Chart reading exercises
..........
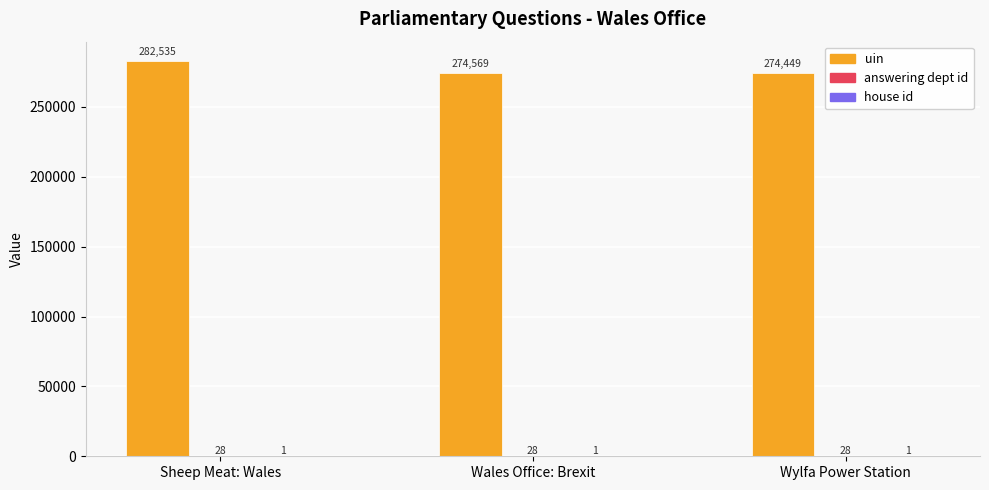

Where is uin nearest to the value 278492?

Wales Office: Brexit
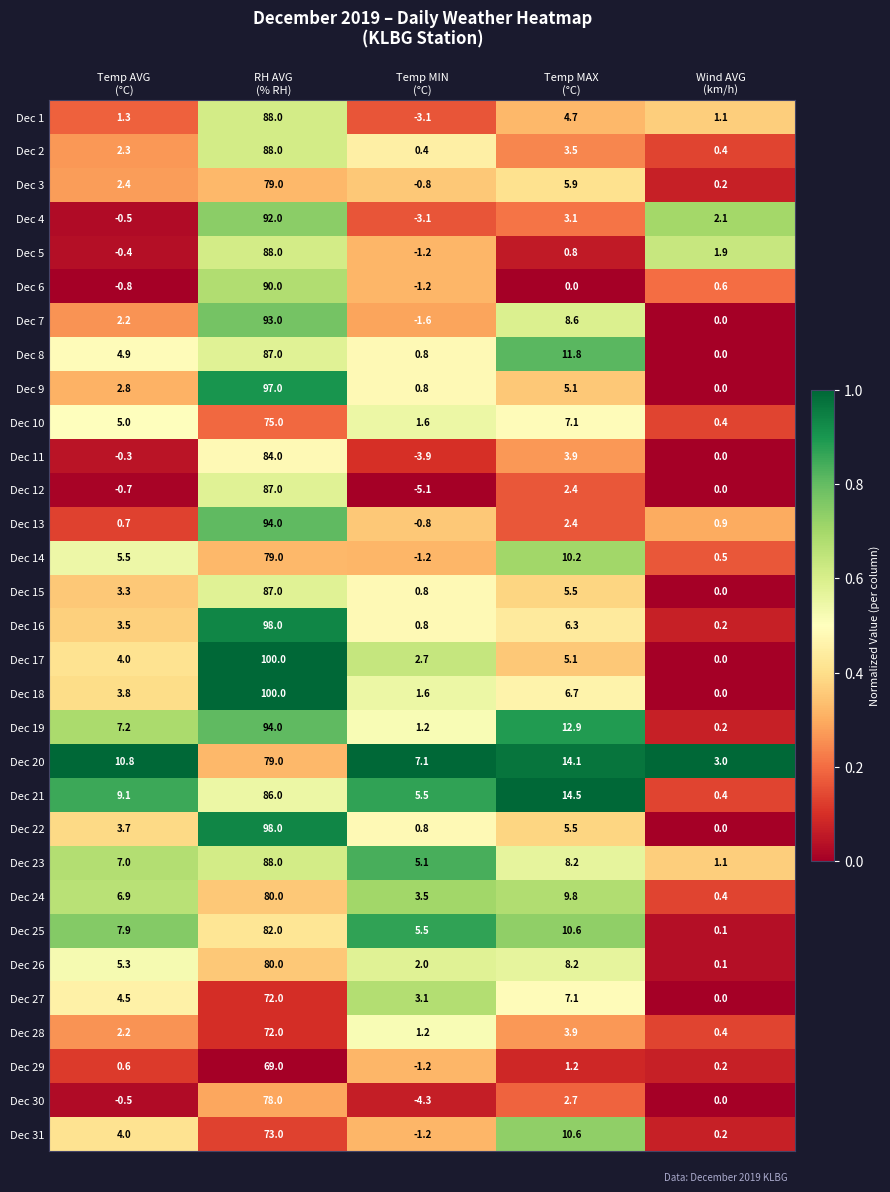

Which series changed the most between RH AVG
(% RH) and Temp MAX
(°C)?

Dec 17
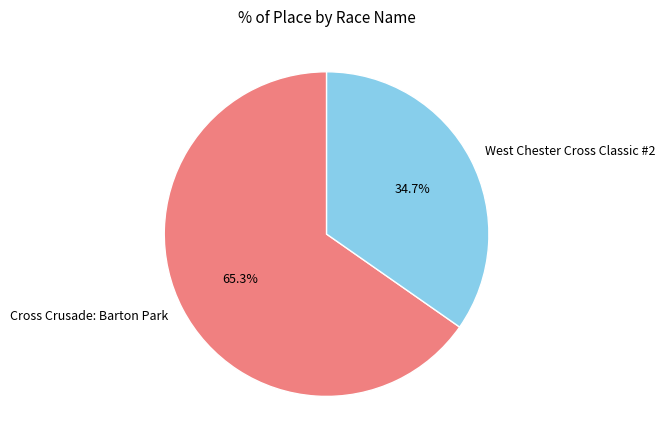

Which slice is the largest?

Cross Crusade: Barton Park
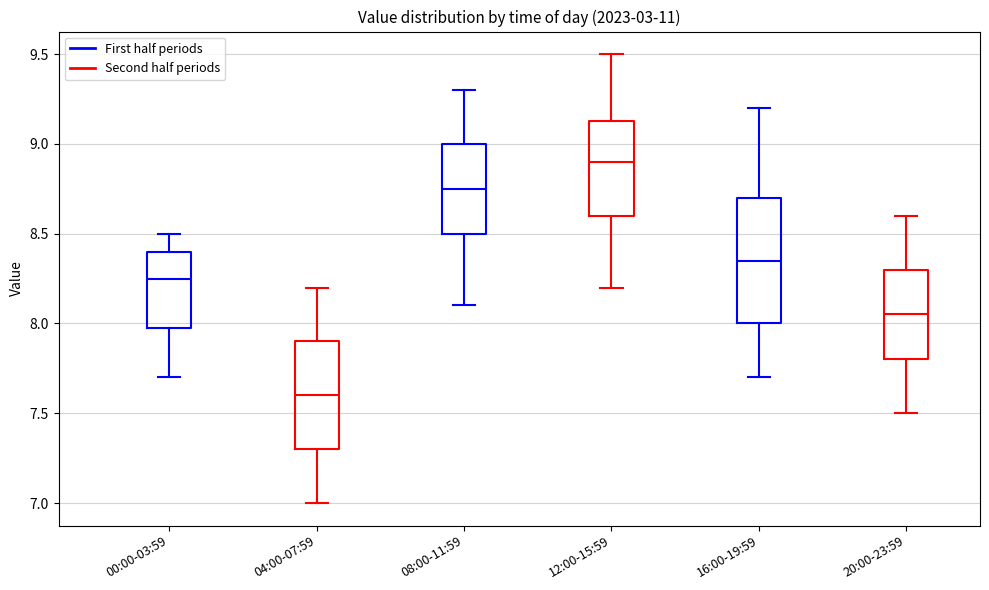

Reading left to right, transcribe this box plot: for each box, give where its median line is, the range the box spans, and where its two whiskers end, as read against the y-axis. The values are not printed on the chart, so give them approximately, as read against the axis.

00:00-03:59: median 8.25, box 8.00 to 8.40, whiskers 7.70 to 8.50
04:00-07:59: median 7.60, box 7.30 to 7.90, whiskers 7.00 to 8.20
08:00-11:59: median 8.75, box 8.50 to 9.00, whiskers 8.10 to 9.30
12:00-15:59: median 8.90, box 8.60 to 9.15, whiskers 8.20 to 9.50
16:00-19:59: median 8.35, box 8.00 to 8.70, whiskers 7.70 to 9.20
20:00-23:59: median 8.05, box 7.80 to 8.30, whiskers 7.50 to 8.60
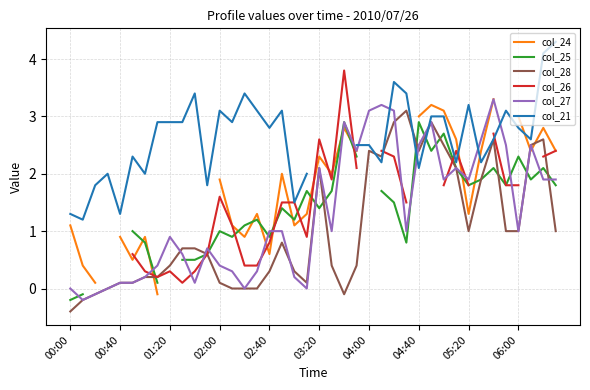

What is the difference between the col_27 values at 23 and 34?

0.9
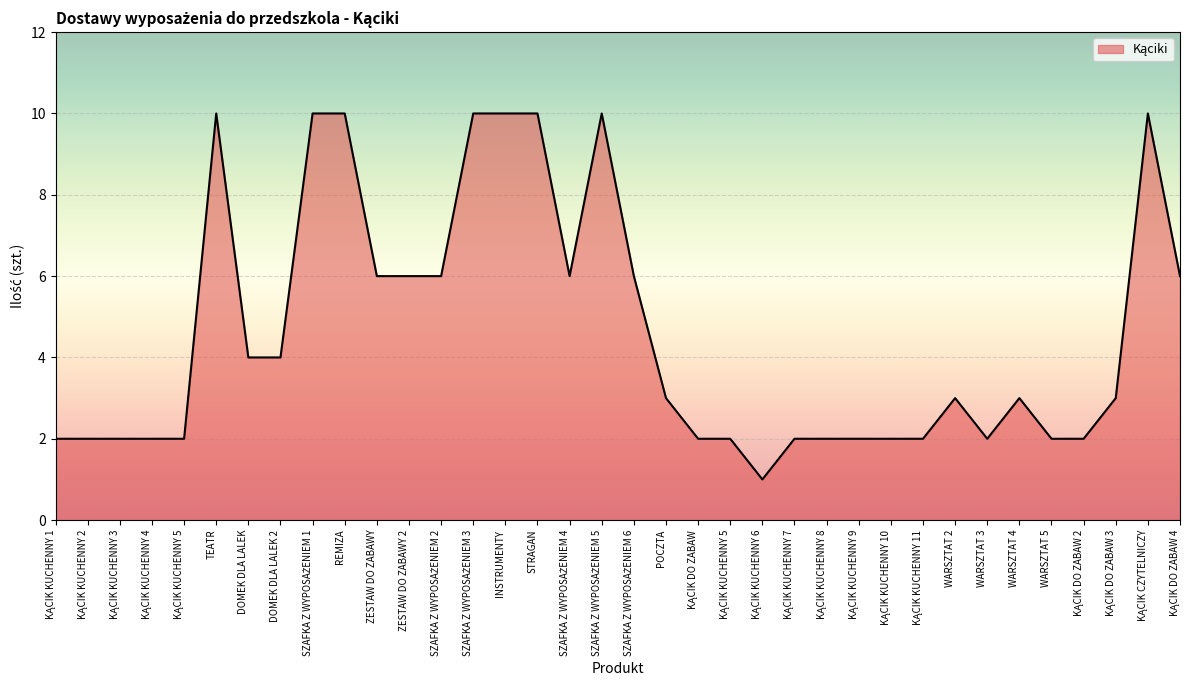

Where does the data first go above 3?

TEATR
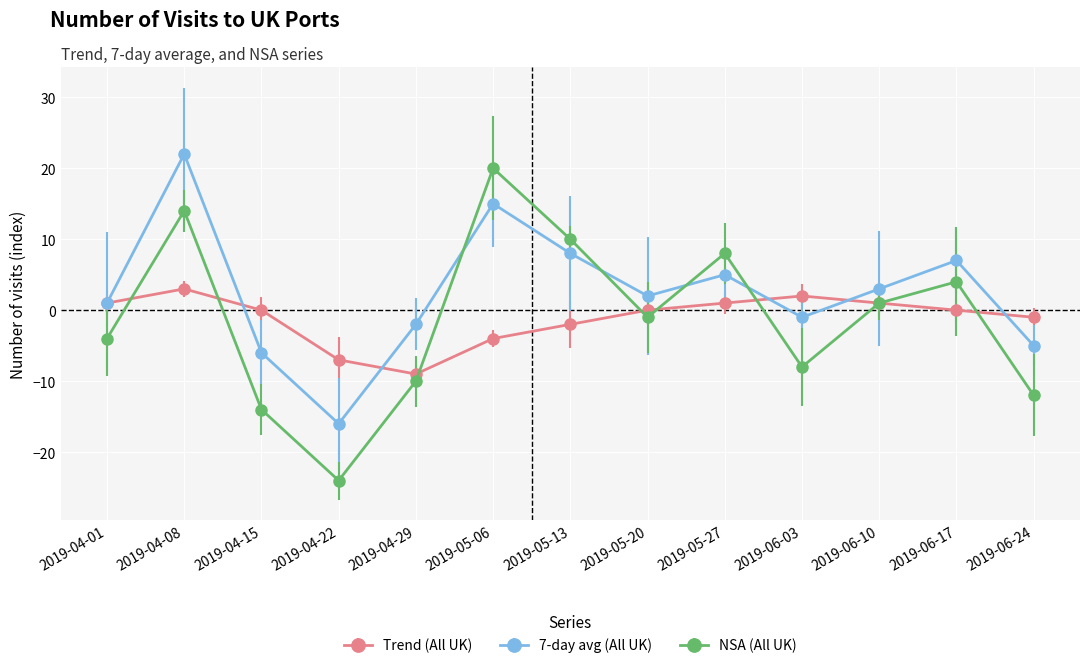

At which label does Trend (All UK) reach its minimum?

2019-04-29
..........
YOUR TASK
Copy all of the material above line for line, leaving out the pictures.

ANSWER SPACE
Where is uin nearest to the value 278492?

Wales Office: Brexit

Which series changed the most between RH AVG
(% RH) and Temp MAX
(°C)?

Dec 17

Which slice is the largest?

Cross Crusade: Barton Park

Reading left to right, transcribe this box plot: for each box, give where its median line is, the range the box spans, and where its two whiskers end, as read against the y-axis. The values are not printed on the chart, so give them approximately, as read against the axis.

00:00-03:59: median 8.25, box 8.00 to 8.40, whiskers 7.70 to 8.50
04:00-07:59: median 7.60, box 7.30 to 7.90, whiskers 7.00 to 8.20
08:00-11:59: median 8.75, box 8.50 to 9.00, whiskers 8.10 to 9.30
12:00-15:59: median 8.90, box 8.60 to 9.15, whiskers 8.20 to 9.50
16:00-19:59: median 8.35, box 8.00 to 8.70, whiskers 7.70 to 9.20
20:00-23:59: median 8.05, box 7.80 to 8.30, whiskers 7.50 to 8.60

What is the difference between the col_27 values at 23 and 34?

0.9

Where does the data first go above 3?

TEATR

At which label does Trend (All UK) reach its minimum?

2019-04-29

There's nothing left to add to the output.